Work instructions:
Change "name author" to "authority" in the listing below, leaving every other line as it is, and omit the pictures from your answer.

Collected data entries:

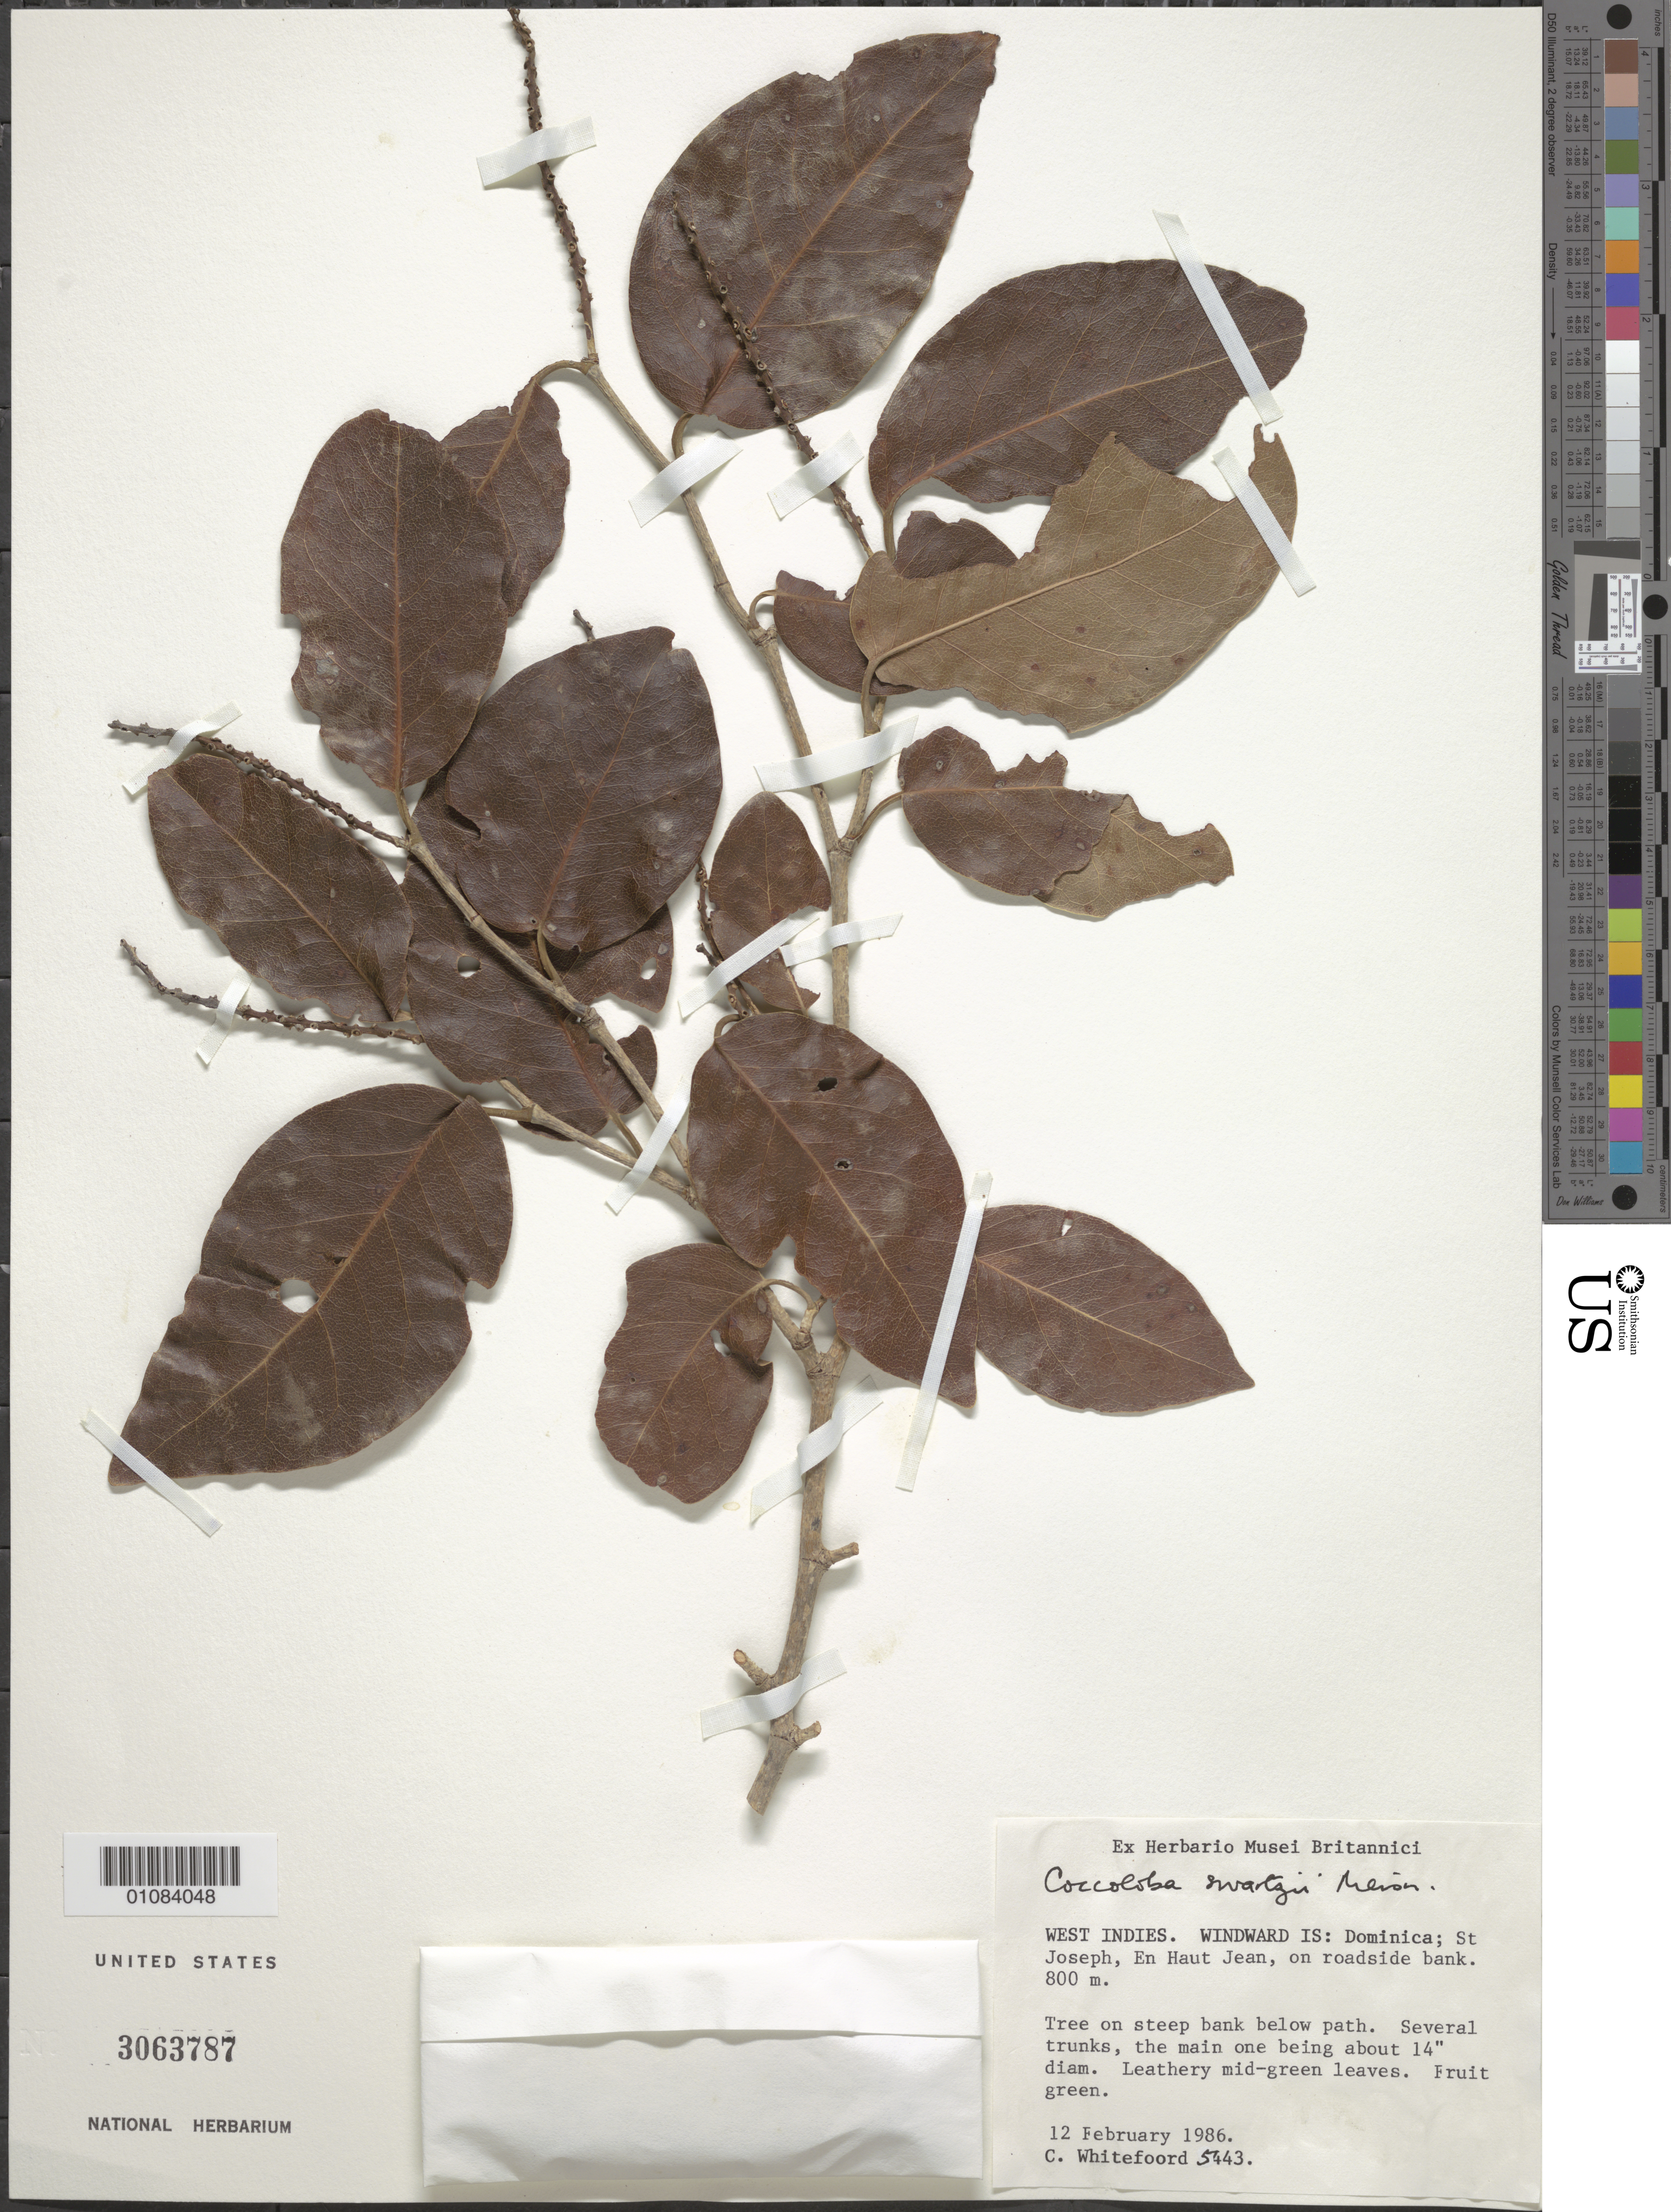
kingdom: Plantae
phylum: Tracheophyta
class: Magnoliopsida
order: Caryophyllales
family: Polygonaceae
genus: Coccoloba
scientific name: Coccoloba swartzii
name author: Meisn.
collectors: C. Whitefoord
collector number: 5443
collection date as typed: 12 Feb 1986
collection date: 1986-02-12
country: Dominica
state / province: St. Joseph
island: Dominica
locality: En Haut Jean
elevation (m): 800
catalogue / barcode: US 3063787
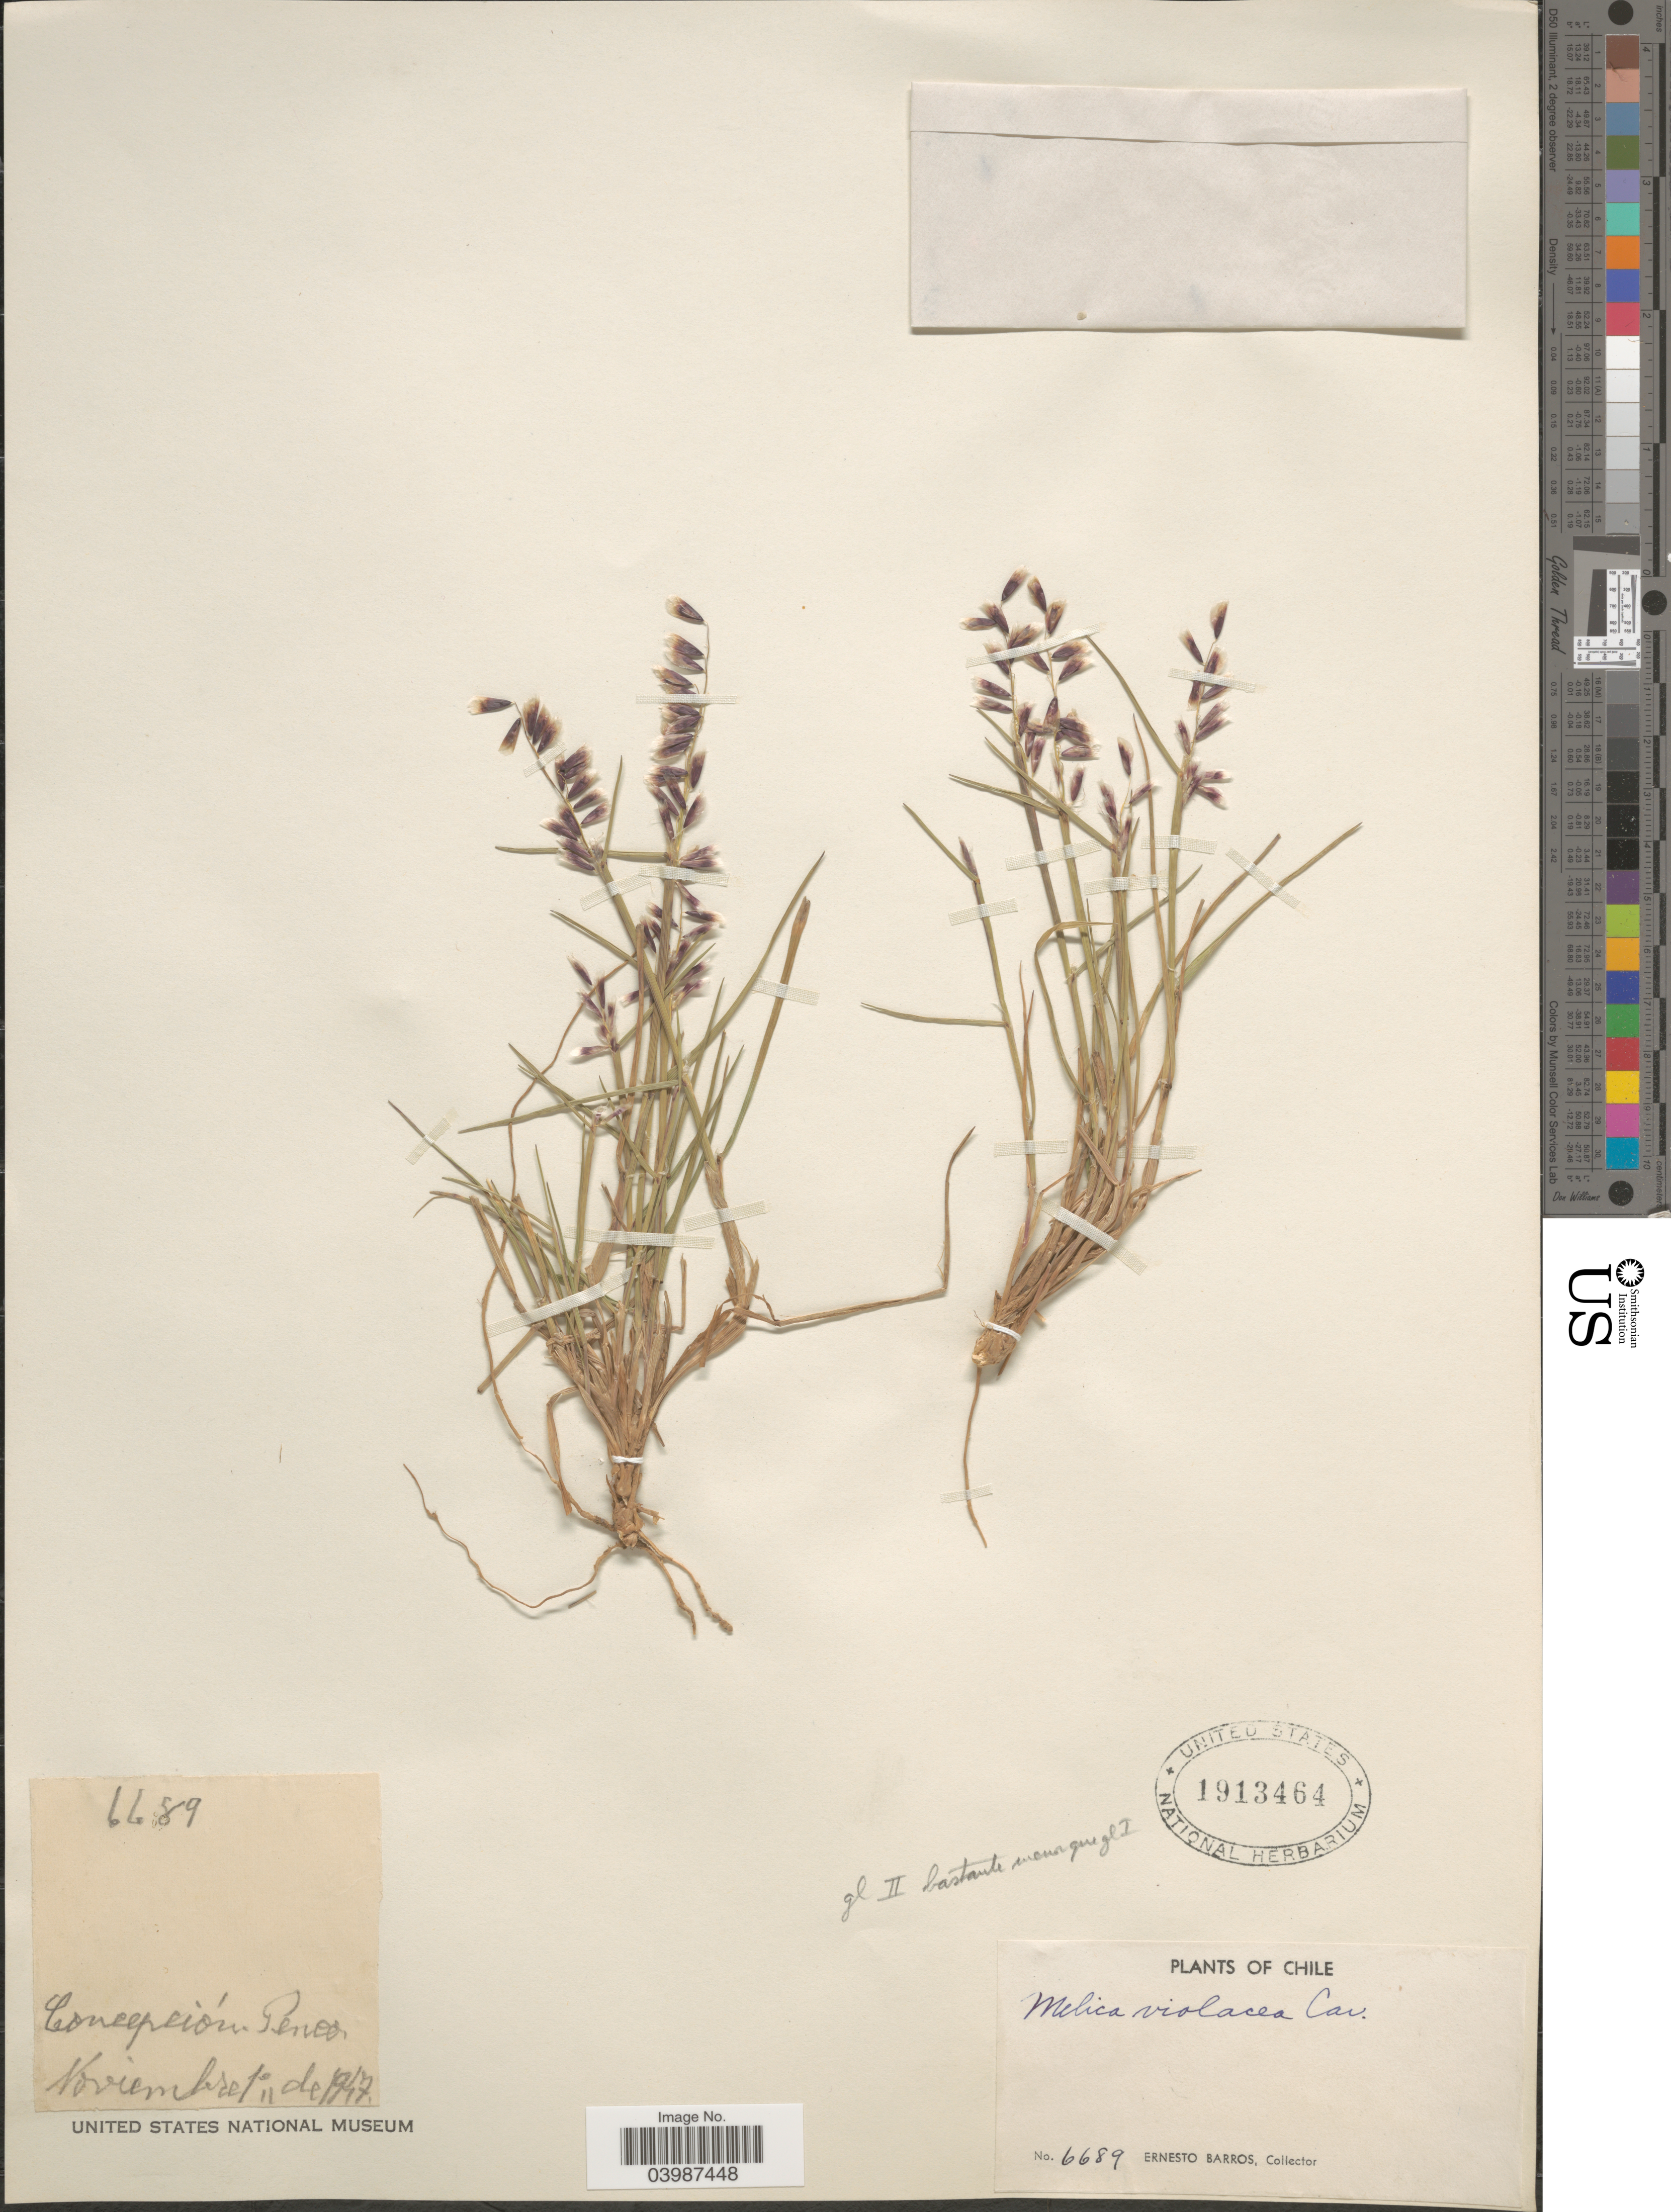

Full answer:
kingdom: Plantae
phylum: Tracheophyta
class: Magnoliopsida
order: Caryophyllales
family: Polygonaceae
genus: Coccoloba
scientific name: Coccoloba swartzii
authority: Meisn.
collectors: C. Whitefoord
collector number: 5443
collection date as typed: 12 Feb 1986
collection date: 1986-02-12
country: Dominica
state / province: St. Joseph
island: Dominica
locality: En Haut Jean
elevation (m): 800
catalogue / barcode: US 3063787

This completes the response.